I’d brought it in thinking it might be useful to have a supply in the library in case Pilot got peckish but also so that we could potentially offer Dot one square meal a day for a few weeks, at least to take some financial pressure off her owner.

Now, of course, the more pressing issue was what could we do to ensure that her owner had one square meal a day and ideally a bed to sleep in at the end of it.

‘I did wonder,’ said David this morning when I mentioned seeing the blankets and boxes in the car park. ‘The day he registered he couldn’t give me a contact address. I didn’t push him on it, obviously, just gave him the card.’

‘How did you enter him on the computer?’ I knew that the library IT system wouldn’t allow us to progress a registration without a valid postcode.

‘Oh, I just used my address,’ he said. ‘I do it all the time. Head office probably assume I live in a commune. Either that or I’m committing international fraud.’ He paused for a moment. ‘Come to think of it…’ he said before trailing off.

‘What? Are you committing international fraud?’

‘No,’ he laughed. ‘Don’t worry. Just thinking maybe he could house-sit over Christmas, given the fact that it’s currently his registered address?

It would mean I could go and see my sister – my niece is allergic to dogs, so I rarely go, and Nathan’s probably one of the only people I’d trust to look after Pilot, no offence, Hattie. ’

‘That’s a brilliant idea!’ I said. ‘And no offence taken – you saw what happened when I dog-sat Orinoco.’

We didn’t really have a chance to discuss it further because once we’d gone through the morning deliveries and emails, Anita had arrived and needed help setting up in the reading room, but I was hopeful that David’s plan had the potential to solve two festive problems in one go.

In the waiting room I let myself drift off into a daydream of Nathan running some sort of home for abandoned dogs (from David’s house, which may or may not have been feasible) where he met and fell in love with a nice young woman in a Fair Isle jumper who wanted to adopt a Staffordshire border terrier with one eye – and then concluded that I have been watching too many Hallmark Christmas movies.

After about an hour of waiting, a weary-looking man in crumpled cotton scrubs emerged from one of the clinical rooms with a clipboard and called Mum’s number. I went to get up from my seat and was immediately admonished.

‘You don’t need to come in to see the doctor with me, Harriet,’ she said, a cross expression on her face. ‘Don’t be silly.’

‘Okay, sorry,’ I said, sitting back down. ‘I just thought… you’d said you wanted a bit of support?’

‘Not in the examination room!’

‘Right, fair point. Well, I’ll be here,’ I said, pointing to my chair. ‘As requested.’

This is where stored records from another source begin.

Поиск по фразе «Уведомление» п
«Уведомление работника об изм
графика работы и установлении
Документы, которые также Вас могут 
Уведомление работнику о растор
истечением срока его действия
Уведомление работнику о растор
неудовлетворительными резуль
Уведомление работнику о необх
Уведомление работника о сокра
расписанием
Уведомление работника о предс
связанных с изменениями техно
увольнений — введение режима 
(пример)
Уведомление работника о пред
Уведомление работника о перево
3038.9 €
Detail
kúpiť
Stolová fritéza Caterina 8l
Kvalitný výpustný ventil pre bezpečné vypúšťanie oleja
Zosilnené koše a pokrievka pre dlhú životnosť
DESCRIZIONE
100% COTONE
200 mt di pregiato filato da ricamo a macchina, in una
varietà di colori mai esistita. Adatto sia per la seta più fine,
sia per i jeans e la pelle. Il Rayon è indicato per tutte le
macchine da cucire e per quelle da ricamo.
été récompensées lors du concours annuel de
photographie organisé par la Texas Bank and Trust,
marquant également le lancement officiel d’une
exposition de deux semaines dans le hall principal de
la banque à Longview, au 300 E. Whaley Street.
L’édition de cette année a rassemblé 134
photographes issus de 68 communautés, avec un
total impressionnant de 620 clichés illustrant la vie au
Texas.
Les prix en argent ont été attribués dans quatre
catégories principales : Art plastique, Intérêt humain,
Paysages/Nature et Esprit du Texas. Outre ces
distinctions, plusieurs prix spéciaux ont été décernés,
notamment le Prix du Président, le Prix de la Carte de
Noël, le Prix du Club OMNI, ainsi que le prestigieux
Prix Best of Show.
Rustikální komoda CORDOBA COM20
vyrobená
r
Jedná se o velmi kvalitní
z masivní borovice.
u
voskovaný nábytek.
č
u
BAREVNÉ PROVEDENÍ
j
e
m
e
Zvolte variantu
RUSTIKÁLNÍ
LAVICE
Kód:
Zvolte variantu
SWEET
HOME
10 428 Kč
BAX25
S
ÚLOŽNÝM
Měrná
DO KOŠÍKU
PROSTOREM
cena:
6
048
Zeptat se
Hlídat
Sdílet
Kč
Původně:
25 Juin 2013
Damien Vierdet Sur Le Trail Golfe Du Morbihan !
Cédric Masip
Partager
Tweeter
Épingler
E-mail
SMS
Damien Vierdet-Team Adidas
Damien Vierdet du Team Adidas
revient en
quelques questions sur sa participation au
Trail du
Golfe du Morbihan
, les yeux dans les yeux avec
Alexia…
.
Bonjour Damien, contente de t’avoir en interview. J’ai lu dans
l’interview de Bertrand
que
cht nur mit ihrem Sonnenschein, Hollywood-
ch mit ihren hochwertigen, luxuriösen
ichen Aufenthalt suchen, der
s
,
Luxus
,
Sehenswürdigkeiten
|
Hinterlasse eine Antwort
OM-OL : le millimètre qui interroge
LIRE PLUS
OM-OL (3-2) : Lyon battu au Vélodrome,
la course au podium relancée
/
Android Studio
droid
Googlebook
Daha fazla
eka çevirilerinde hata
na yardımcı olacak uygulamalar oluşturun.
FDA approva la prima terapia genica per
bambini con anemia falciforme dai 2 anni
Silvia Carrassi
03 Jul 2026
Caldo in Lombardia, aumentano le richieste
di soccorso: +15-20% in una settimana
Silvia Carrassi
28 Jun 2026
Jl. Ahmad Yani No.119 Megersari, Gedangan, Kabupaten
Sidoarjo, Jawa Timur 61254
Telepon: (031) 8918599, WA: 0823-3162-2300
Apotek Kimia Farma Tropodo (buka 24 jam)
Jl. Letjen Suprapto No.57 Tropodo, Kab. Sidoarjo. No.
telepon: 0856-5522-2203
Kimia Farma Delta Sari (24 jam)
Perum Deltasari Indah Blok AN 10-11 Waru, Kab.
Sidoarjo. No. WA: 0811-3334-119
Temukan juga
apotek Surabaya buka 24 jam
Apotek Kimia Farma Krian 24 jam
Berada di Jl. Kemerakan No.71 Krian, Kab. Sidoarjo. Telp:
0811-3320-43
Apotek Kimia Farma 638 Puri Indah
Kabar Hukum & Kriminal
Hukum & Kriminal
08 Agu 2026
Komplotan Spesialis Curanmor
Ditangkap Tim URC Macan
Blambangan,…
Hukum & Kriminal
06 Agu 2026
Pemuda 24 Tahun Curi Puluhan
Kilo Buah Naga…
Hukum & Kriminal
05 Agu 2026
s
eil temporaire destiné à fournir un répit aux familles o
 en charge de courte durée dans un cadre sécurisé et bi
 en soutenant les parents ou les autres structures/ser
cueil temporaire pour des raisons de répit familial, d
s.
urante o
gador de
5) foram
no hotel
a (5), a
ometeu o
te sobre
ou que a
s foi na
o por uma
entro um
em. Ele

I reopened my paperback in an emphatic fashion to indicate my annoyance.

She was making it sound as though I’d asked to be here today.

But I was hugely relieved not to be going into the examination room with her.

Aside from finding most hospital environments low-key terrifying, the last thing I wanted was to have to listen to Mum recounting the number of times she’d had unprotected sex over the past few months or indeed, the type of sex she’d had.

I suspected the policy in this clinic was that no question was deemed too personal or intimate and I had no intention of being present when my mother inevitably chose to bare all.